Mariah actually turned to look at him. The gleam behind her opaque brown gaze sent shivers down his spine, or maybe straight to his groin. She was a striking woman when she wasn’t even trying. It would be a battle royal if she decided to really take him on.
“You are related to Lucy Wainwright, otherwise known as Lucinda Malcolm?” she demanded.
“That was a high-flying leap of logic,” he muttered. “Are you claiming second sight as well?”
Knowing who Keegan was, Aaron merely smirked and returned to testing energy.
“I was simply using basic math by putting two and two together,” Mariah said. “A few weeks back, we discovered Lucinda Malcolm visited Hillvale, painted a futuristic painting for us, and left a book on crystals here. The Null of all Nulls, owner of a Malcolm library, shows up later, claiming his family is descended from Druids. What are the chances of that adding up?”
“I need a good stout before I attempt explaining any of that,” he grumbled.
“Unless anyone sees anything valuable in this dungeon, hitting the bar sounds like an excellent idea.” Walker headed for the front. “It’s been a damned long day.”

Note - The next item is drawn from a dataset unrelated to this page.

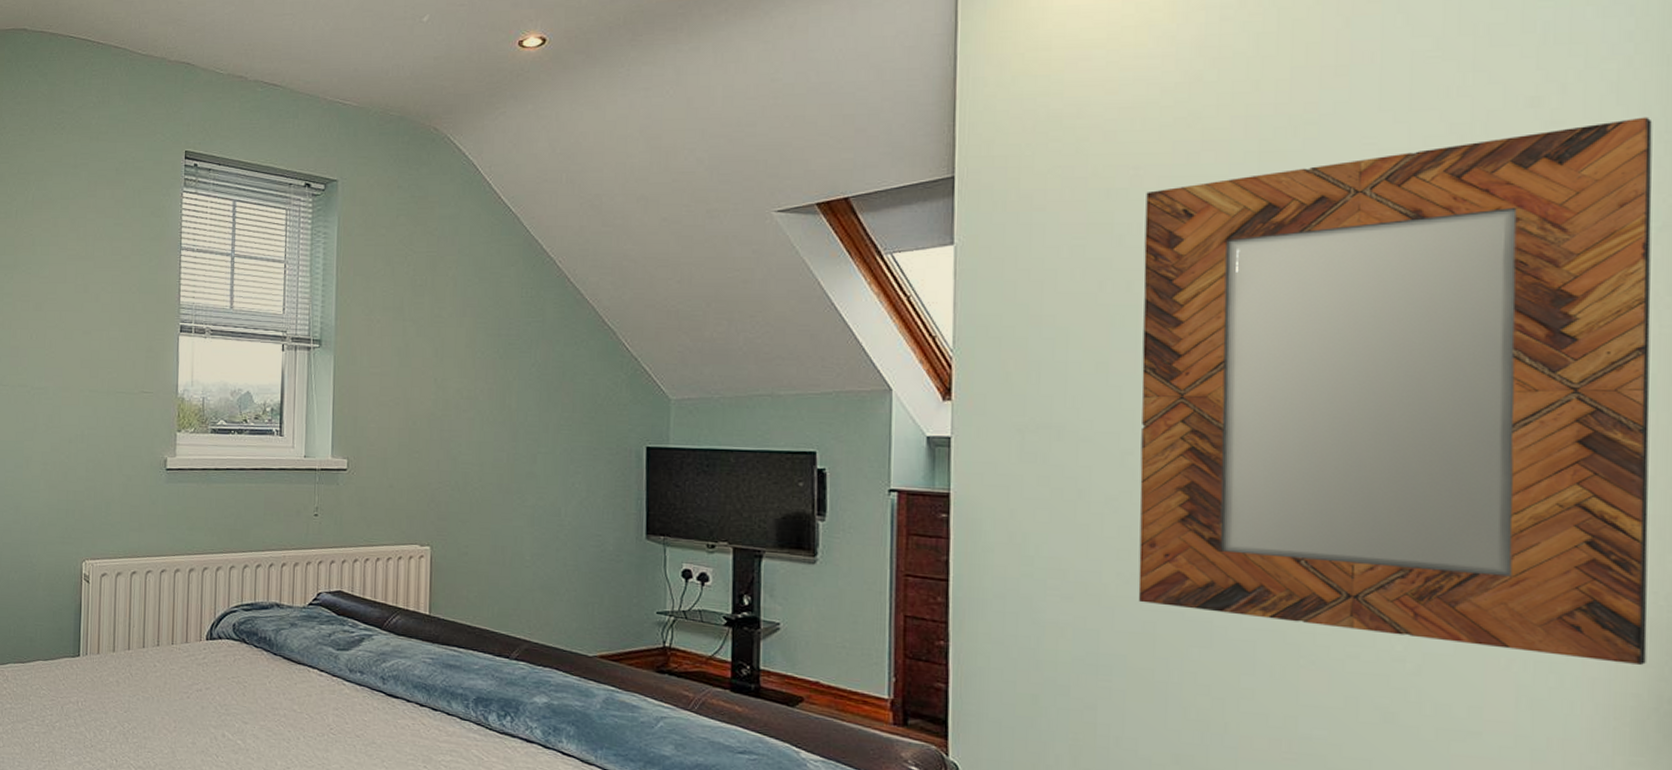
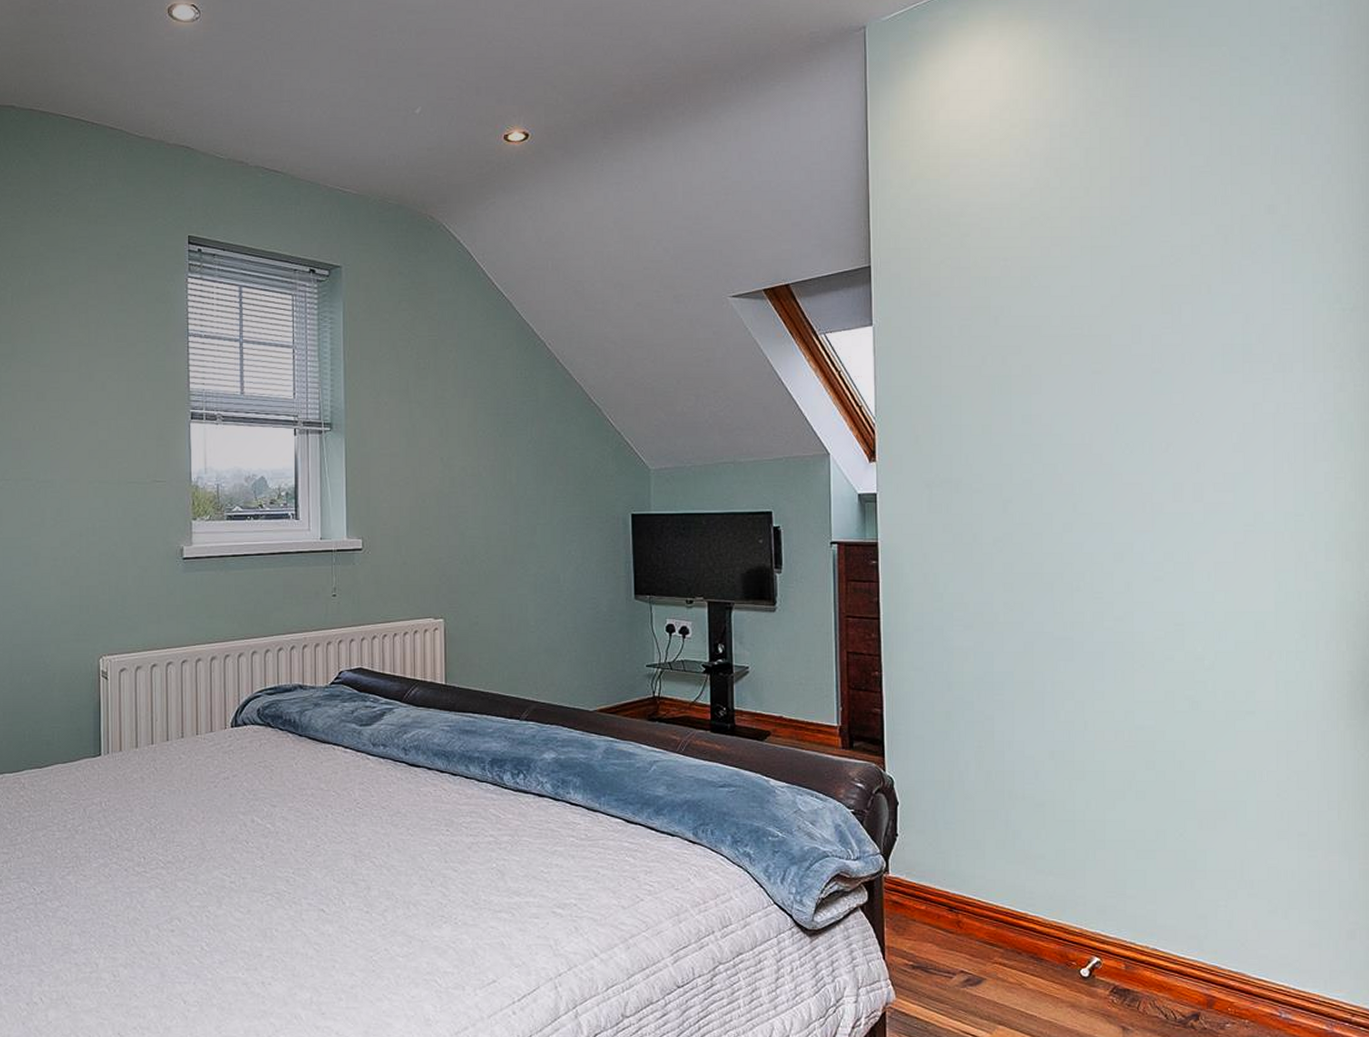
home mirror: present [1138,117,1653,666] -> none [1013,222,1355,649]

Studying the wall crystals, Teddy, the jeweler, shook her head. “It’s interesting, and I’d like to explore more, but I’m not finding diamonds and rubies. I need to get back to my shop.”

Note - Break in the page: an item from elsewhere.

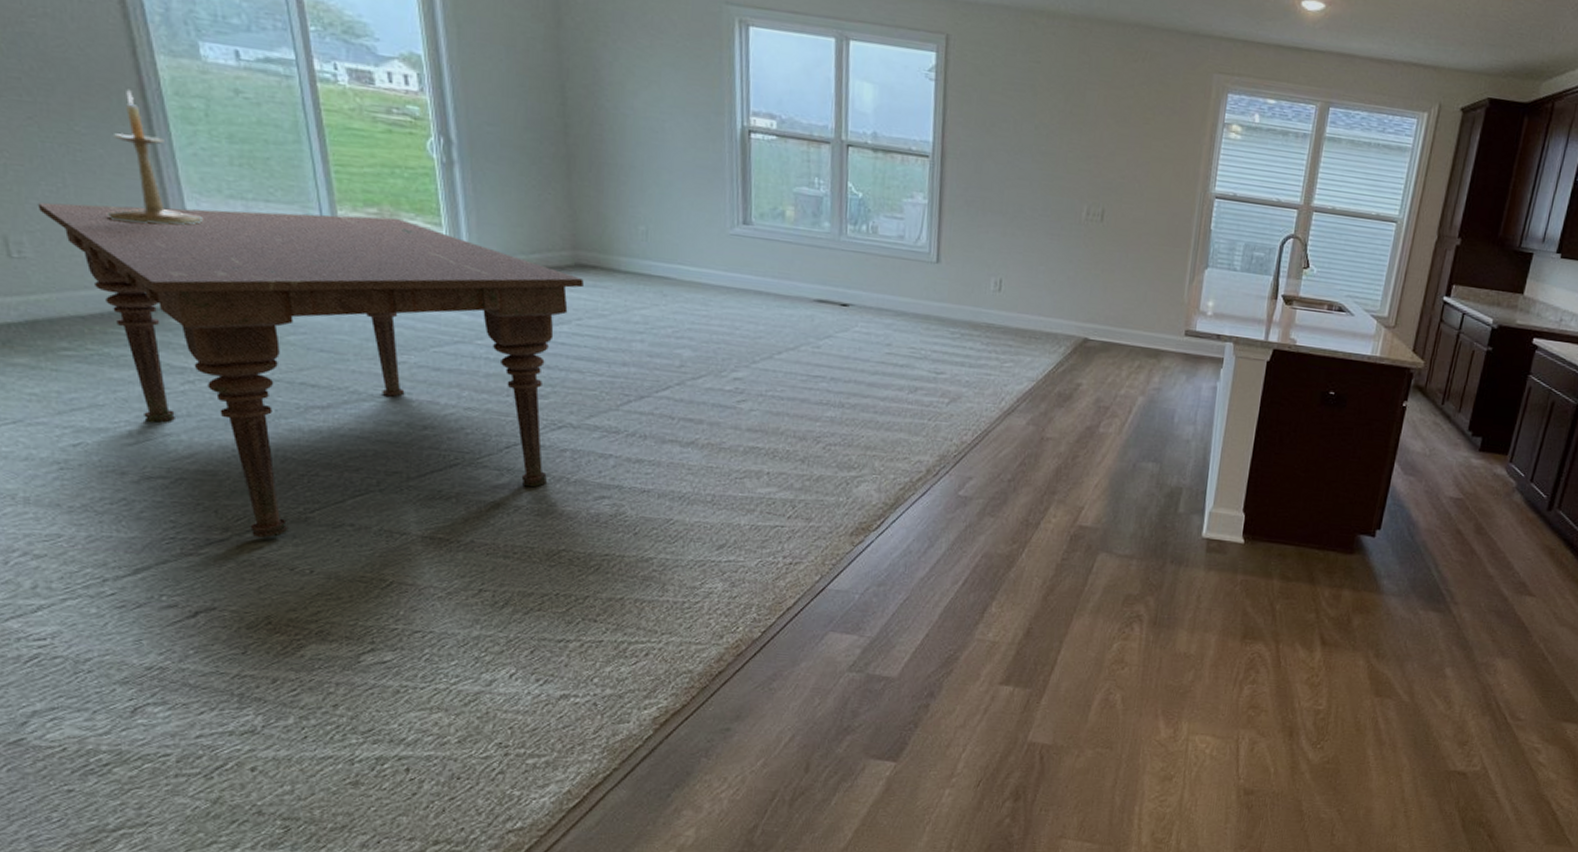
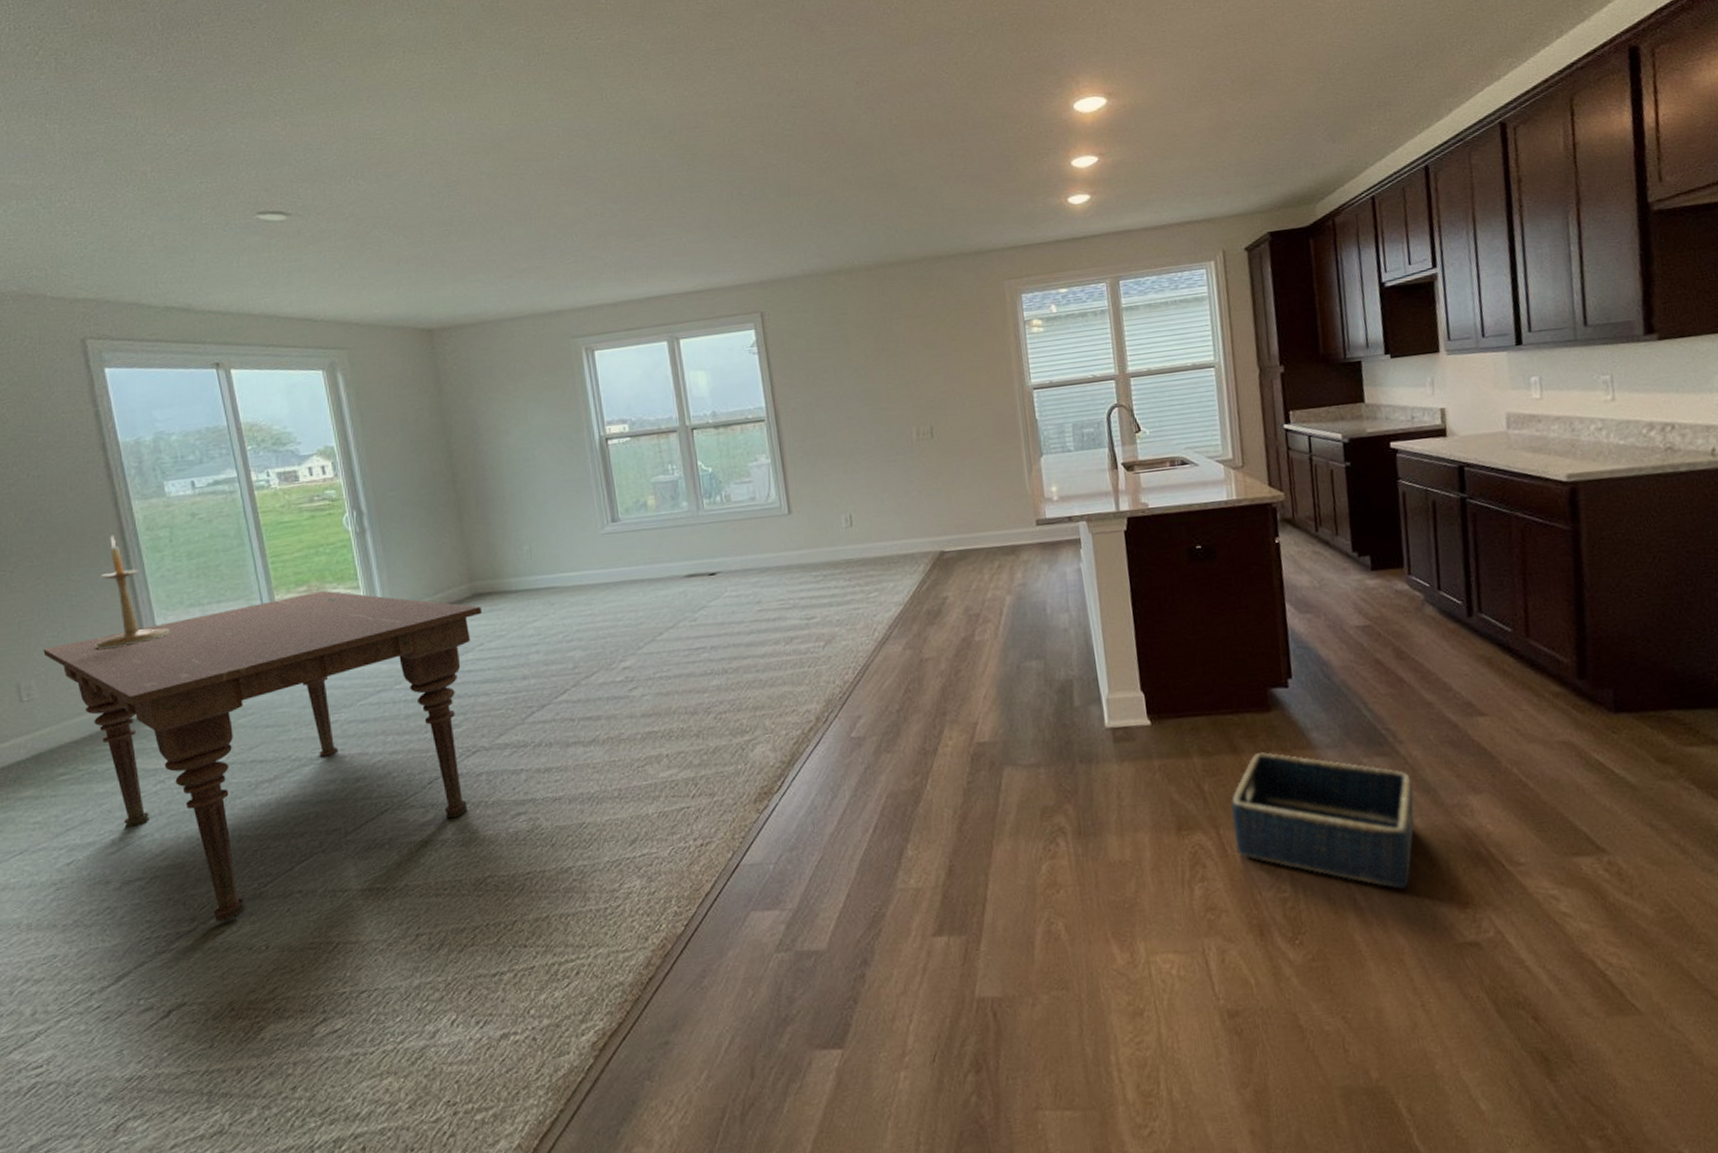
basket: none [1290,586,1456,721] -> present [1231,751,1415,889]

“No books, no treasure trove.” Sam returned from the end of the bunker. “Just a lot of old art we’d need an expert to evaluate. Or Daisy. I’m afraid any secrets died with her.”
Mariah continued to stare at Keegan expectantly. Aaron l
eaned against the wall and waited. Keegan had never really explained himself to Aaron. They were acquaintances—who in a different time and place had acknowledged that they were different.

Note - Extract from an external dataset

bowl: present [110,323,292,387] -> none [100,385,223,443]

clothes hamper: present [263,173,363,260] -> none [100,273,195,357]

Here was where he either gained Mariah’s trust or sent her rolling on the floor with laughter.
Keegan rubbed his nose while he formulated his words. “Unless you understand the physical structure of crystals, I cannot begin to explain what I sense. Put very crudely, I can tell you if there are diamonds behind this bunker. There are not. There is however possibly magnetite, which is of the same octahedron structure as diamonds.”
They all stared at him. They wanted beer, not a lecture on molecular structures.
“You want us to believe you can sense what kind of rocks are around us?” Mariah asked in obvious disbelief. “You could make up anything you liked, and we’d have no way of proving it without blowing up the bunker.”
Keegan shrugged. He’d expected disbelief.
“Magnetite—iron ore, ferrous oxide,” Teddy said with interest, not questioning his statement as the annoying waitress did. “Not useful for jewelry but fairly common to California. I’ve been studying up on the power of crystals. Magnetite is pretty interesting. It can be found in the human brain. They think it may be related to memory, but magnetite is what creates magnets.”
“Which possess positive and negative energy,” Sam crowed, taking the ball and running with it.
Keegan rubbed his brow. These women were as seriously weird as his family.
“Iron rusts,” Mariah said disparagingly, using Keegan’s arm as a crutch and heading for the door. “And I wouldn’t believe a Null without proof.”
He let her lead him out, still amazed that no one had laughed. They were each processing his information through their own strange perspectives. He could comprehend Mariah’s rejection easier than the acceptance of the others.
Mariah continued without his asking, “Not that I believe Keegan can sense such things, but in theory, if the artists used magnetite in their paint, then could that cause the corrosion in the paintings?”